NEW YORK–(BUSINESS WIRE)–Trepont Acquisition Corp I (the “Company”) announced today that it priced its initial public offering of 20,000,000 units at $10.00 per unit. The units are expected to be listed on the New York Stock Exchange (“NYSE”) and trade under the ticker symbol “TACA.U” beginning on December 2, 2020. Each unit consists of one Class A ordinary share and one-half of one redeemable warrant. Each whole warrant entitles the holder thereof to purchase one Class A ordinary share at a price of $11.50 per share. Only whole warrants are exercisable. Once the securities comprising the units begin separate trading, the Class A ordinary shares and redeemable warrants are expected to be listed on NYSE under the symbols “TACA” and “TACA.WS,” respectively.
The Company was formed for the purpose of effecting a merger, amalgamation, share exchange, asset acquisition, share purchase, reorganization or similar business combination with one or more businesses. The Company intends to focus on businesses that operate in enterprise & disruptive software, communications, artificial intelligence, machine learning, data analytics 5G, IoT, services and related sectors. Our management team is led by our Co-Founders Arun Sarin, the Chairman of the Board, who was previously Chief Executive Officer of Vodafone Group plc, and Ori Sasson, our Chief Executive Officer and Chief Financial Officer, who was previously the founder and Chief Executive Officer of Scopus and Chief Executive Officer of Genesys Telecommunications Laboratories. Our Co-Founders have over six decades of combined experience leading, advising and investing in public and private technology and telecommunications businesses.

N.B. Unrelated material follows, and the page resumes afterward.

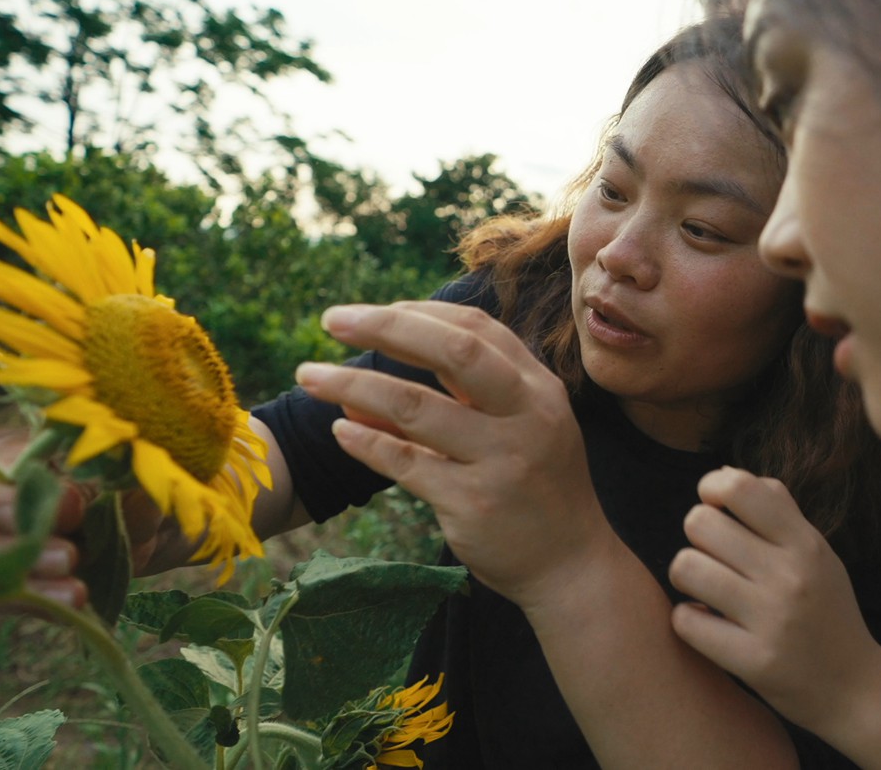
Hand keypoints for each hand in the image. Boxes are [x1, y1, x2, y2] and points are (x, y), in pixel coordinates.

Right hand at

Credit Suisse is acting as the sole book-running manager of the offering. The Company has granted the underwriters a 45-day option to purchase up to an additional 3,000,000 units at the initial public offering price to cover over-allotments, if any.
The offering is being made only by means of a prospectus. When available, copies of the prospectus may be obtained from Credit Suisse Securities (USA) LLC, Attn: Prospectus Department, 6933 Louis Stephens Drive, Morrisville, North Carolina 27560, Telephone: 1-800-221-1037, Email: email@example.com.
A registration statement relating to the securities has been declared effective by the U.S. Securities and Exchange Commission (the “SEC”) on December 1, 2020. This press release shall not constitute an offer to sell or the solicitation of an offer to buy, nor shall there be any sale of these securities in any state or jurisdiction in which such offer, solicitation or sale would be unlawful prior to registration or qualification under the securities laws of any such state or jurisdiction.
This press release contains statements that constitute “forward-looking statements,” including with respect to the proposed initial public offering and the anticipated use of the net proceeds. No assurance can be given that the offering discussed above will be completed on the terms described, or at all, or that the net proceeds of the offering will be used as indicated. Forward-looking statements are subject to numerous conditions, many of which are beyond the control of the Company, including those set forth in the Risk Factors section of the Company’s registration statement and preliminary prospectus for the Company’s offering filed with the SEC. Copies of these documents are available on the SEC’s website, www.sec.gov. The Company undertakes no obligation to update these statements for revisions or changes after the date of this release, except as required by law.